Großbritannien, einer der führenden Geber für die ärmsten Länder, hat seine Entwicklungshilfebeiträge gekürzt und gefährdet damit weltweite Fortschritte bei der Bekämpfung von Infektionskrankheiten, Hungersnöten und Klimawandel sowie Bemühungen zur Verbesserung der Bildung von Mädchen sowie der sexuellen und reproduktiven Gesundheit.

Seit 2020 hat das Land seine Menschenrechtsarbeit um 80 Prozent, die Mittel für einige globale Gesundheitsprogramme um mehr als 80 Prozent und die humanitäre Hilfe für Jemen, Syrien und andere Nationen um 60 Prozent gekürzt.

Die Folgen, insbesondere für die angeschlagenen Post-Covid-Wirtschaften vieler Länder mit niedrigem Einkommen, seien katastrophal gewesen, sagten Experten. Laut einem neuen Bericht des Programms der Vereinten Nationen für HIV und AIDS untergraben die Pandemie, eine sich verschärfende Schuldenkrise und der Krieg in der Ukraine die Fähigkeit vieler Länder mit niedrigem und mittlerem Einkommen, in die Gesundheit zu investieren, und gefährden Millionen von Menschenleben , UNAIDS.

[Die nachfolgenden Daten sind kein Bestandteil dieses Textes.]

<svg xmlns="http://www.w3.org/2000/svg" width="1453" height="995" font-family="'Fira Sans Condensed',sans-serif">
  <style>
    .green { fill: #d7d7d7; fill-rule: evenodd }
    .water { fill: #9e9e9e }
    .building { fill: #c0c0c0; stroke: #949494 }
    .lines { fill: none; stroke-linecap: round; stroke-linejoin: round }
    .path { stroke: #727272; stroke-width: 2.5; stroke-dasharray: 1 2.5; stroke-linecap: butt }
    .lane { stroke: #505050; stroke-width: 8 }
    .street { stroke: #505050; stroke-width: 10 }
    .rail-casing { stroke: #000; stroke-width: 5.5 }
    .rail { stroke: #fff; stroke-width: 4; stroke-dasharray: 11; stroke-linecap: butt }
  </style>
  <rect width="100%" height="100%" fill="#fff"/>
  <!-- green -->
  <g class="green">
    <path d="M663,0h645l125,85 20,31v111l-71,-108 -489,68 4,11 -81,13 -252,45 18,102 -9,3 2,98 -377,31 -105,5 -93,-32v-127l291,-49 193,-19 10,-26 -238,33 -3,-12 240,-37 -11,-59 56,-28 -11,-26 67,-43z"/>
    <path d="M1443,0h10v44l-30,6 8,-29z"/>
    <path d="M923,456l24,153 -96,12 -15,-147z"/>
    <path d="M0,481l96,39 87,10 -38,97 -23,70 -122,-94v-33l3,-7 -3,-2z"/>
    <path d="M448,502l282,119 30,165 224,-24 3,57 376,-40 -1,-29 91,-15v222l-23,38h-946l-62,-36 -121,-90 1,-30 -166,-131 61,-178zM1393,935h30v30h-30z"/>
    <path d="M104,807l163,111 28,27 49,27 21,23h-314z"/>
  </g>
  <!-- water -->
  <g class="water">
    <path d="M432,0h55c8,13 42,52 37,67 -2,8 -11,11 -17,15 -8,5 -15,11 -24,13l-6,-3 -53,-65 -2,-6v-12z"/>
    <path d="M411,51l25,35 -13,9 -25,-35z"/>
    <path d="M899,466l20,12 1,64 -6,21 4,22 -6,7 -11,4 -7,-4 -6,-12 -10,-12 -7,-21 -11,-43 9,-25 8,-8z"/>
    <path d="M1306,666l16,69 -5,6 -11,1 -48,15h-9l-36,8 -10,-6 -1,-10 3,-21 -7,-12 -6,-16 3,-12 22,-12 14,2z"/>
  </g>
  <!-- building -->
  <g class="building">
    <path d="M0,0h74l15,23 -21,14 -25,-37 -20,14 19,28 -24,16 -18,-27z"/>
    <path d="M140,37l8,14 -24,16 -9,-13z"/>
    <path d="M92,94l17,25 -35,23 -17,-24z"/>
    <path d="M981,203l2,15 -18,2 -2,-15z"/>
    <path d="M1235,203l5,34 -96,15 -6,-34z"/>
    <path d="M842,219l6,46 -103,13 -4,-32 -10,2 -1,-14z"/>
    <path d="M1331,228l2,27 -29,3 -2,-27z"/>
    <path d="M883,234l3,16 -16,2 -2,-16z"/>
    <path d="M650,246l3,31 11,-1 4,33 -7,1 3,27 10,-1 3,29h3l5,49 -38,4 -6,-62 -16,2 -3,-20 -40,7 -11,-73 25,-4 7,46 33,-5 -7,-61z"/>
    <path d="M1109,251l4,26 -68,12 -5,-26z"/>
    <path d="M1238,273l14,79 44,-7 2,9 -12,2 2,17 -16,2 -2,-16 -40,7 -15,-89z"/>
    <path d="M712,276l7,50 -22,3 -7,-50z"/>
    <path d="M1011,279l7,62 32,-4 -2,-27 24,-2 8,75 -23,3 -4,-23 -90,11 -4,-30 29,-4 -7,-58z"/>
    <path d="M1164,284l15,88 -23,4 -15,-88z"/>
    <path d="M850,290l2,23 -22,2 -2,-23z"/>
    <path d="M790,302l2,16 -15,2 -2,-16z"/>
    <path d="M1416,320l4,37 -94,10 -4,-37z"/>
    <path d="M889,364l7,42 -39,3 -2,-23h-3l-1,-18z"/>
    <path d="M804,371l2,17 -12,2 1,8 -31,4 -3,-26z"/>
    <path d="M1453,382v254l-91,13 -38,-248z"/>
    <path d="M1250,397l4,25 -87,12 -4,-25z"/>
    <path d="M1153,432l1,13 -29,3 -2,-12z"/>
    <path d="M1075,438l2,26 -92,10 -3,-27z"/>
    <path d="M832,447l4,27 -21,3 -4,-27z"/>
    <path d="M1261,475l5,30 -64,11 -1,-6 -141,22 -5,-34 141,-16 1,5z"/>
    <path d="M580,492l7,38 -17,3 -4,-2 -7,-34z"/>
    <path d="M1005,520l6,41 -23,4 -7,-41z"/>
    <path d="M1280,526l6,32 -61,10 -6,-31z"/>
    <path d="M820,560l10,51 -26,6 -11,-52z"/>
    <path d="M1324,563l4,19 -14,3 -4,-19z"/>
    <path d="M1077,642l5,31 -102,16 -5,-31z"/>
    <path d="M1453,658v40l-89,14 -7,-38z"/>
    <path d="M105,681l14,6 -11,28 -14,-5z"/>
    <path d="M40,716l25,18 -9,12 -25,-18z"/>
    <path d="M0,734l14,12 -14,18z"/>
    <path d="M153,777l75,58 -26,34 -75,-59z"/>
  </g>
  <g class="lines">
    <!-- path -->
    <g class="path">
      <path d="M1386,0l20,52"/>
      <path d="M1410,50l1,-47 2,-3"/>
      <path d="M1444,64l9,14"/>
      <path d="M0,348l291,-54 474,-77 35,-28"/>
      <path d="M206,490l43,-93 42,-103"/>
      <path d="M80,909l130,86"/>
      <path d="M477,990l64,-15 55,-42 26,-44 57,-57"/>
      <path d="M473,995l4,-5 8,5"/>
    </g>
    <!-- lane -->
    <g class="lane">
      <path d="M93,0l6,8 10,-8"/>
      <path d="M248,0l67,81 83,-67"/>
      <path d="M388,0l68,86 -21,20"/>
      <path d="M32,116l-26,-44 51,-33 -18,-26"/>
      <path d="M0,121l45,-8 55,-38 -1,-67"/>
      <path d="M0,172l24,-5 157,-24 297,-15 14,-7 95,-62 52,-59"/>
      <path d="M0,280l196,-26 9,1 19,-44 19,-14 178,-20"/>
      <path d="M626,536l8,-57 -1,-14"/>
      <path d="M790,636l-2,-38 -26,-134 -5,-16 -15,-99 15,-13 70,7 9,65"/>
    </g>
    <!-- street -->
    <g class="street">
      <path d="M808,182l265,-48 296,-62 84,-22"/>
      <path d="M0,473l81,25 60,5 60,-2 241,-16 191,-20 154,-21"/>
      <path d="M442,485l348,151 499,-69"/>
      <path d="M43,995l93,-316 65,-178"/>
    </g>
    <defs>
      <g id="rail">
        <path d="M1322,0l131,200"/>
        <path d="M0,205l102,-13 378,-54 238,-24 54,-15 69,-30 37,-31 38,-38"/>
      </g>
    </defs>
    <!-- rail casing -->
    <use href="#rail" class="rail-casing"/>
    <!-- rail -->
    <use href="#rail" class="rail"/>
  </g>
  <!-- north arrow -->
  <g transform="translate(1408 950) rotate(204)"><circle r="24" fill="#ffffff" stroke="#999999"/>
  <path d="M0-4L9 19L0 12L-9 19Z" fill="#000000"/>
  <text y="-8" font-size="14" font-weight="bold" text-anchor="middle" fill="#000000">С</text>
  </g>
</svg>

„Wir sehen einfach viel mehr Menschen am Rande des Hungers“, sagte Joe Cerrell, Geschäftsführer der Bill & Melinda Gates Foundation für globale Politik in Europa, dem Nahen Osten und Ostasien. „Man könnte sich keinen schlechteren Zeitpunkt für einen Rückzug aussuchen.“

Der jüngste Rückschlag wird für Ende dieses Monats erwartet, wenn Großbritannien seinen Beitrag zum Globalen Fonds bekannt geben wird, der die meisten Kampagnen gegen HIV, Malaria und Tuberkulose finanziert.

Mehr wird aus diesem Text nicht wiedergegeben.